#### Stored data ####

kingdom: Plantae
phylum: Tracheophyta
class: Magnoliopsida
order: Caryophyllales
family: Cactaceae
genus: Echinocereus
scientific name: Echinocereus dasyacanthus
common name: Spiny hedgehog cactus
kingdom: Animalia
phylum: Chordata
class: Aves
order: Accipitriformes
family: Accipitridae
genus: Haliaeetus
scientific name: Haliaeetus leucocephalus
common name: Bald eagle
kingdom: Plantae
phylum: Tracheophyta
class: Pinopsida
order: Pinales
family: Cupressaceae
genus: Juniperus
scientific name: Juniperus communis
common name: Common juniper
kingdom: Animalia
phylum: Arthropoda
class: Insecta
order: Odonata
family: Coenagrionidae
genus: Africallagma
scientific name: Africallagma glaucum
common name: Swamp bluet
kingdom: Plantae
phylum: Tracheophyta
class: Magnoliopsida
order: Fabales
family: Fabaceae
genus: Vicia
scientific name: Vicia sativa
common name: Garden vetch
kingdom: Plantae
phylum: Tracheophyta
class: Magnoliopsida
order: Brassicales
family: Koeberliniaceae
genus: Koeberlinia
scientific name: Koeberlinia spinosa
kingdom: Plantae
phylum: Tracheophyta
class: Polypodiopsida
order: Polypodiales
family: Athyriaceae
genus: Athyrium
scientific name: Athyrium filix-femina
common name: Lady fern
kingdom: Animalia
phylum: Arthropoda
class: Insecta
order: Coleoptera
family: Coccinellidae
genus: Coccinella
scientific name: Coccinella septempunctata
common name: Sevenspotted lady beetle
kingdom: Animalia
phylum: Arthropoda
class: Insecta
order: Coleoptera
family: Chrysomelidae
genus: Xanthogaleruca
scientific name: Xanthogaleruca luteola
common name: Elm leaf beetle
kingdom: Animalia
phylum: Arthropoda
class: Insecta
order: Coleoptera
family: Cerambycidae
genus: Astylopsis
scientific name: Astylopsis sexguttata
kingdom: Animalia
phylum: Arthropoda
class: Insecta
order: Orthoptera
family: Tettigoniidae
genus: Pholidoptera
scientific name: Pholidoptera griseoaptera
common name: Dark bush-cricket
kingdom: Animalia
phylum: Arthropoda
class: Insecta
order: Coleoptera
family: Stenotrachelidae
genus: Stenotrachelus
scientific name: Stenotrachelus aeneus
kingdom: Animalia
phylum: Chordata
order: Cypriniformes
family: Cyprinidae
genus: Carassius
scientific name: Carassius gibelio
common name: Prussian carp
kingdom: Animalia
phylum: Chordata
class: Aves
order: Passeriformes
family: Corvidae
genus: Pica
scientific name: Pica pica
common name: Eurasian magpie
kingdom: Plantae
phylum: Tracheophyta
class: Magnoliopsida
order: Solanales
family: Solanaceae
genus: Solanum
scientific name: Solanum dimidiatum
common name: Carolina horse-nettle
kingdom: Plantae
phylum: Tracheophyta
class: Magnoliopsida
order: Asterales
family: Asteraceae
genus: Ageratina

####

Goal of the exercise: Please put every line of the records above into a JSON list of strings, one string per line, leaving out any blank lines.

Full solution:
[
  "kingdom: Plantae",
  "phylum: Tracheophyta",
  "class: Magnoliopsida",
  "order: Caryophyllales",
  "family: Cactaceae",
  "genus: Echinocereus",
  "scientific name: Echinocereus dasyacanthus",
  "common name: Spiny hedgehog cactus",
  "kingdom: Animalia",
  "phylum: Chordata",
  "class: Aves",
  "order: Accipitriformes",
  "family: Accipitridae",
  "genus: Haliaeetus",
  "scientific name: Haliaeetus leucocephalus",
  "common name: Bald eagle",
  "kingdom: Plantae",
  "phylum: Tracheophyta",
  "class: Pinopsida",
  "order: Pinales",
  "family: Cupressaceae",
  "genus: Juniperus",
  "scientific name: Juniperus communis",
  "common name: Common juniper",
  "kingdom: Animalia",
  "phylum: Arthropoda",
  "class: Insecta",
  "order: Odonata",
  "family: Coenagrionidae",
  "genus: Africallagma",
  "scientific name: Africallagma glaucum",
  "common name: Swamp bluet",
  "kingdom: Plantae",
  "phylum: Tracheophyta",
  "class: Magnoliopsida",
  "order: Fabales",
  "family: Fabaceae",
  "genus: Vicia",
  "scientific name: Vicia sativa",
  "common name: Garden vetch",
  "kingdom: Plantae",
  "phylum: Tracheophyta",
  "class: Magnoliopsida",
  "order: Brassicales",
  "family: Koeberliniaceae",
  "genus: Koeberlinia",
  "scientific name: Koeberlinia spinosa",
  "kingdom: Plantae",
  "phylum: Tracheophyta",
  "class: Polypodiopsida",
  "order: Polypodiales",
  "family: Athyriaceae",
  "genus: Athyrium",
  "scientific name: Athyrium filix-femina",
  "common name: Lady fern",
  "kingdom: Animalia",
  "phylum: Arthropoda",
  "class: Insecta",
  "order: Coleoptera",
  "family: Coccinellidae",
  "genus: Coccinella",
  "scientific name: Coccinella septempunctata",
  "common name: Sevenspotted lady beetle",
  "kingdom: Animalia",
  "phylum: Arthropoda",
  "class: Insecta",
  "order: Coleoptera",
  "family: Chrysomelidae",
  "genus: Xanthogaleruca",
  "scientific name: Xanthogaleruca luteola",
  "common name: Elm leaf beetle",
  "kingdom: Animalia",
  "phylum: Arthropoda",
  "class: Insecta",
  "order: Coleoptera",
  "family: Cerambycidae",
  "genus: Astylopsis",
  "scientific name: Astylopsis sexguttata",
  "kingdom: Animalia",
  "phylum: Arthropoda",
  "class: Insecta",
  "order: Orthoptera",
  "family: Tettigoniidae",
  "genus: Pholidoptera",
  "scientific name: Pholidoptera griseoaptera",
  "common name: Dark bush-cricket",
  "kingdom: Animalia",
  "phylum: Arthropoda",
  "class: Insecta",
  "order: Coleoptera",
  "family: Stenotrachelidae",
  "genus: Stenotrachelus",
  "scientific name: Stenotrachelus aeneus",
  "kingdom: Animalia",
  "phylum: Chordata",
  "order: Cypriniformes",
  "family: Cyprinidae",
  "genus: Carassius",
  "scientific name: Carassius gibelio",
  "common name: Prussian carp",
  "kingdom: Animalia",
  "phylum: Chordata",
  "class: Aves",
  "order: Passeriformes",
  "family: Corvidae",
  "genus: Pica",
  "scientific name: Pica pica",
  "common name: Eurasian magpie",
  "kingdom: Plantae",
  "phylum: Tracheophyta",
  "class: Magnoliopsida",
  "order: Solanales",
  "family: Solanaceae",
  "genus: Solanum",
  "scientific name: Solanum dimidiatum",
  "common name: Carolina horse-nettle",
  "kingdom: Plantae",
  "phylum: Tracheophyta",
  "class: Magnoliopsida",
  "order: Asterales",
  "family: Asteraceae",
  "genus: Ageratina"
]